The launch of a North Carolina author’s book this week will give economic development in eastern North Carolina a nice boost.
New Bern’s Nicholas Sparks’ “The Best of Me” made its way onto the bestseller lists before its official October 11 release date. It is bound to be another blockbuster for Sparks, who has sold more than 100 million copies of his earlier books. Warner Brothers has the movie rights to the new book, and rumors have production beginning next year with Sparks as co-producer.
What does the new book have to do with economic development in the Coastal Plain? First of all, the book’s royalty checks will go to New Bern, where Sparks lives. For every million copies sold, there could be three to four million dollars into Sparks’ mailbox. Plus the movie income, which could be considerable.
Secondly, like most of Sparks’ books, his stories are set in Eastern North Carolina, most often in and around New Bern. Sparks does not paint an idyllic picture of the region. But the region he describes is small town America, close to the water, and full of mostly good people who would welcome new businesses.
Thirdly, and most important, Sparks’ success has given him the resources to live anywhere in the world. Having that choice, he lives in New Bern. The message for people looking for good places to site their businesses: There must be something pretty good about this region.
Thomas Stith and Nick Didow at the Frank Hawkins Kenan Institute of Private Enterprise are working on strategies for economic development in the East. They tell me that there are lots and lots of good things already going on there. Talking more about those good things is an important sales point in attracting other good investments.
Nicholas Sparks’ continuing personal investments in the East can be a big part of that positive message.
Now about the book. “The Best of Me” is set in Pamlico Country’s Oriental, not far from New Bern. Tiny Oriental is best known as the state’s sailing capital, but otherwise it is an undiscovered jewel, and, according to Sparks, a complicated and diverse town. Sparks’ central characters, Dawson and Amanda, had been high school sweethearts, inseparable and deeply in love. But they came from different backgrounds, Dawson from a lowlife, petty crime family, and Amanda from Oriental’s aristocracy.

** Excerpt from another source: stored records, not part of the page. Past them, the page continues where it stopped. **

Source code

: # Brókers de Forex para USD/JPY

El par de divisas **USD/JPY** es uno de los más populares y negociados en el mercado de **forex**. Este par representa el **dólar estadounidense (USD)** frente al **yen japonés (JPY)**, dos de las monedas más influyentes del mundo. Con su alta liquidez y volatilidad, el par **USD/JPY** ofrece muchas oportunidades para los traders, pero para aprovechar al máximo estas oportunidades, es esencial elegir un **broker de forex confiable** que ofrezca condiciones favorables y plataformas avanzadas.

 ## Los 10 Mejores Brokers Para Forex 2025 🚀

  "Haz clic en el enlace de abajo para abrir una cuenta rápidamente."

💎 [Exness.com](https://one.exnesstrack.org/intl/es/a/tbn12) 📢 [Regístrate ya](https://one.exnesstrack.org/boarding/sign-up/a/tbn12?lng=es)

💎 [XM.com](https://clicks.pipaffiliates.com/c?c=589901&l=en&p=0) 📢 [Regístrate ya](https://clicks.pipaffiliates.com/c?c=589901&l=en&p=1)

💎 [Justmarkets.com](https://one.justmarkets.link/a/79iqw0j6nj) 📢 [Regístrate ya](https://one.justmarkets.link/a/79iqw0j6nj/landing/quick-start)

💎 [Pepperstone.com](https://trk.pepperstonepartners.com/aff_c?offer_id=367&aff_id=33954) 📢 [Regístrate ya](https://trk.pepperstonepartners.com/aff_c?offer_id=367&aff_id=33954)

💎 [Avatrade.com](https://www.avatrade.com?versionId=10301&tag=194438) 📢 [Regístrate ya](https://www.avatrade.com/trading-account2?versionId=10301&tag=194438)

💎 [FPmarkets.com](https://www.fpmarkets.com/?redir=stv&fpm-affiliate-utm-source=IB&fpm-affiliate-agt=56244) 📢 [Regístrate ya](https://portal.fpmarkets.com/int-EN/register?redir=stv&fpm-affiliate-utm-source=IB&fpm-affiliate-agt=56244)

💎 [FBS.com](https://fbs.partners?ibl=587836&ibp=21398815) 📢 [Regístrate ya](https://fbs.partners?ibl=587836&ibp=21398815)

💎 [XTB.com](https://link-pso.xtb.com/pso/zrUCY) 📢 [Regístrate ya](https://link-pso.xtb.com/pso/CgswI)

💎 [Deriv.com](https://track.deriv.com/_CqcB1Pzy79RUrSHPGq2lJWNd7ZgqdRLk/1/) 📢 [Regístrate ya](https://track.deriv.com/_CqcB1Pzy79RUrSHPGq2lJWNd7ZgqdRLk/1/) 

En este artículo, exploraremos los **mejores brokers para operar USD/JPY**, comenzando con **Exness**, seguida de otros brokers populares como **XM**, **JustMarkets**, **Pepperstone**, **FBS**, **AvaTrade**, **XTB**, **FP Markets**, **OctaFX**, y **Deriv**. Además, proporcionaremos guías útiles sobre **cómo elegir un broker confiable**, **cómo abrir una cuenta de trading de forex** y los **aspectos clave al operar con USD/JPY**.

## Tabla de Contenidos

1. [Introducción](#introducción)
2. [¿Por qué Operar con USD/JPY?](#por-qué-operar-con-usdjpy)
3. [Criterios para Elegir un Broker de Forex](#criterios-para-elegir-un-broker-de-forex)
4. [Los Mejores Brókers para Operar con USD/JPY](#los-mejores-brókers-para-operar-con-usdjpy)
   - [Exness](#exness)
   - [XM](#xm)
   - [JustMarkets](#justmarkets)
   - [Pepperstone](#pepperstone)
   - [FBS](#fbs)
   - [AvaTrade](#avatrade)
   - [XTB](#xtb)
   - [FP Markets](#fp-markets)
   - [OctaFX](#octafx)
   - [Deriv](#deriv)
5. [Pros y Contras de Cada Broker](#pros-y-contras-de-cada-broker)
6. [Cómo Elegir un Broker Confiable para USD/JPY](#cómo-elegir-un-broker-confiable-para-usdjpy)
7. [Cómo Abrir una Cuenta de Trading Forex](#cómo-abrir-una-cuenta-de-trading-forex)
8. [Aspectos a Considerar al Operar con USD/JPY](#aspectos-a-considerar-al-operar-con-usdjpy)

After high school, Amanda was off to Duke, marriage to a Durham dentist, and two children. Meanwhile Dawson was off to prison and then to a solitary life working on an oil rig, still so much in love with Amanda that he never had a serous relationship with another woman.
Both came back to Oriental to put to rest a beloved mentor. They follow his detailed instructions, which are designed to bring them back together to deal with their unresolved love for each other while they are putting the old man’s affairs in order.
They are drawn back to each other immediately. Strong feelings push to the surface. The question is whether and how the old romance can be rekindled without breaking up Amanda’s marriage and family. Sparks’s clever plot and story-telling gifts will make readers rush to the end, where, with the help of a mysterious ghost and a student at Davidson College, they will find how Sparks resolves the challenge.
Sparks does not claim to write literary fiction. Neither did Charles Dickens or Mark Twain make such an assertion. Nor does Sparks claim to be another Dickens or Twain, but his similar ability to craft stories that hold readers to the page and develop characters that call for an emotional and sympathetic response make it quite defensible to put the three names in the same sentence.